Нас было трое. Третий был приятель Шаляпина — Лодыженский[275]. Одет он был странно. На голове — котелок, поддевка, повязанная серебряным кавказским поясом. И был он похож на человека, торгующего лошадьми. Таких бывало много на скачках. Шаляпин вдруг подозвал полового и приказал ему принести пяток яиц и спиртовку. Я подумал, что он хочет глотать сырые яйца — для голоса, что он иногда и делал.

Нет. Он зажег спиртовку, попросил у Лодыженского его котелок и, держа его над огнем, вылил в него яйца.

— Что ты делаешь? — возмущался Лодыженский. — Пропал котелок.

— Черт с ним! — отвечал Шаляпин.

Котелок дымил, а Шаляпин накладывает из котелка к себе на тарелку яичницу. Публика возмутилась. Особенно сердился какой-то лицеист: «Это вызов! Какой хам!»

Все посетители ресторана, услыхав, как Шаляпин готовит яичницу, подходили к буфету, будто выпить, а на самом деле — посмотреть вбок за ширму. Возвращаясь к своим столам, они громко выражали негодование. Доносились слова:

— Босяк!
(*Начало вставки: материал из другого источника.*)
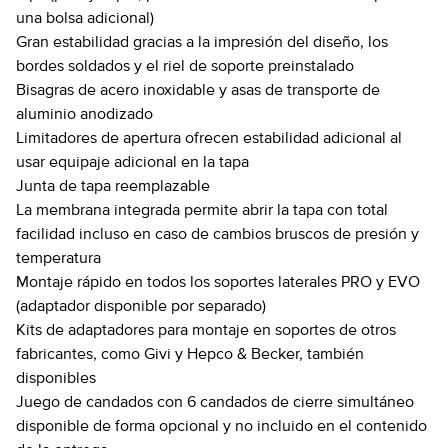
una bolsa adicional)
Gran estabilidad gracias a la impresión del diseño, los
bordes soldados y el riel de soporte preinstalado
Bisagras de acero inoxidable y asas de transporte de
aluminio anodizado
Limitadores de apertura ofrecen estabilidad adicional al
usar equipaje adicional en la tapa
Junta de tapa reemplazable
La membrana integrada permite abrir la tapa con total
facilidad incluso en caso de cambios bruscos de presión y
temperatura
Montaje rápido en todos los soportes laterales PRO y EVO
(adaptador disponible por separado)
Kits de adaptadores para montaje en soportes de otros
fabricantes, como Givi y Hepco & Becker, también
disponibles
Juego de candados con 6 candados de cierre simultáneo
disponible de forma opcional y no incluido en el contenido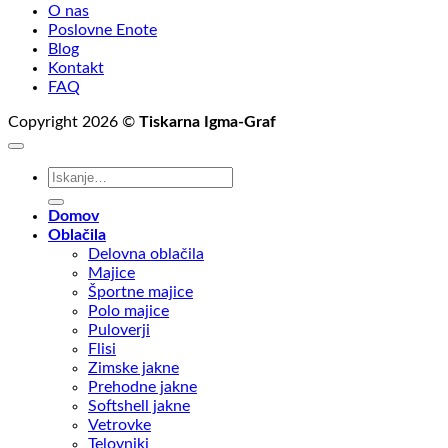
O nas
Poslovne Enote
Blog
Kontakt
FAQ
Copyright 2026 ©
Tiskarna Igma-Graf
Išči:
Domov
Oblačila
Delovna oblačila
Majice
Športne majice
Polo majice
Puloverji
Flisi
Zimske jakne
Prehodne jakne
Softshell jakne
Vetrovke
Telovniki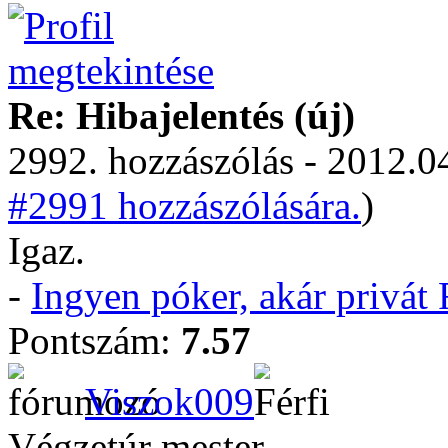
Re: Hibajelentés (új)
2992. hozzászólás - 2012.04
#2991 hozzászólására.
)
Igaz.
-
Ingyen póker, akár privá
Pontszám:
7.57
Viszok009
Végzetúr mester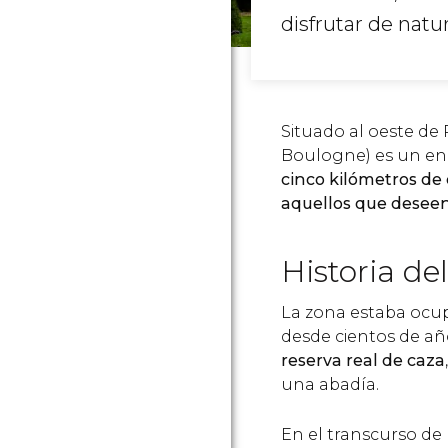
disfrutar de natur
Situado al oeste de
Boulogne) es un e
cinco kilómetros de
aquellos que deseen 
Historia de
La zona estaba ocu
desde cientos de año
reserva real de caza
una abadía.
En el transcurso de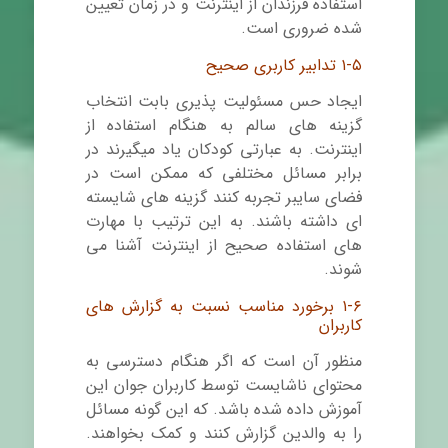
استفاده فرزندان از اینترنت و در زمان تعیین
شده ضروری است.
۱-۵ تدابیر کاربری صحیح
ایجاد حس مسئولیت پذیری بابت انتخاب
گزینه های سالم به هنگام استفاده از
اینترنت. به عبارتی کودکان یاد میگیرند در
برابر مسائل مختلفی که ممکن است در
فضای سایبر تجربه کنند گزینه های شایسته
ای داشته باشند. به این ترتیب با مهارت
های استفاده صحیح از اینترنت آشنا می
شوند.
۱-۶ برخورد مناسب نسبت به گزارش های
کاربران
منظور آن است که اگر هنگام دسترسی به
محتوای ناشایست توسط کاربران جوان این
آموزش داده شده باشد. که این گونه مسائل
را به والدین گزارش کنند و کمک بخواهند.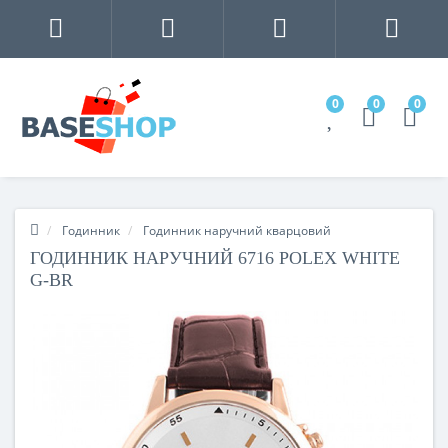
0
0
0
Годинник
Годинник наручний кварцовий
ГОДИННИК НАРУЧНИЙ 6716 POLEX WHITE
G-BR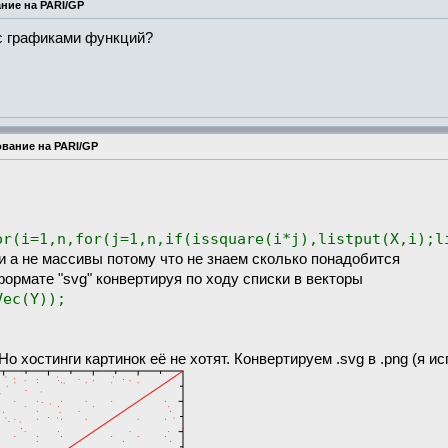
ние на PARI/GP
 с графиками функций?
вание на PARI/GP
or(i=1,n,for(j=1,n,if(issquare(i*j),listput(X,i);l
и а не массивы потому что не знаем сколько понадобится
формате "svg" конвертируя по ходу списки в векторы
Vec(Y));
Но хостинги картинок её не хотят. Конвертируем .svg в .png (я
Невежа!..

А Шаляпин оставался серьезен и продолжал с нами разговаривать как ни в чем не бывало. Конечно, яичницу он не ел, но ловко делал вид, что ест. Таких озорных проделок за ним было немало. Впрочем, были люди, не прощавшие Шаляпину и его больших гонораров.

Как-то весной, в ресторане Крынкина на Воробьевых горах, мы сидели на террасе за столиком. Был солнечный день. Мы ели окрошку. Из окон террасы была видна Москва-река, горы в садах, и я писал маленький этюд.

Шаляпин пошел погулять. Неподалеку от меня, за столом, сидели какие-то посетители. Один был в форме телеграфиста. Он взглянул в окно на Шаляпина, который стоял у изгороди и, вздохнув, сказал приятелям:

— Хорошо ему, легко живется, споет — и пожалуйте деньги. Штука не хитрая. Правды-то нет! Голос и голос! Другое дело, может, нужней. Молчит и работает. А этот орет на всю Москву — «кто я?».

— Послушайте, — сказал я. — Вы, я вижу, люди почтенные. За что вы не любите Шаляпина? Поет он для вас. Можете взять билеты, послушать его — получите большое удовольствие.

— Поет! Мы знаем, что поет. А сколько он получает?

— И вы тоже получаете.

— Нет, сколько он получает? Это разница. Я, вот, здесь вот эти горы Воробьевы и дворец его императорского высочества обслуживаю. Понять надо! Серьезное дело! Сколько он получает и сколько я? Разница! Вот что!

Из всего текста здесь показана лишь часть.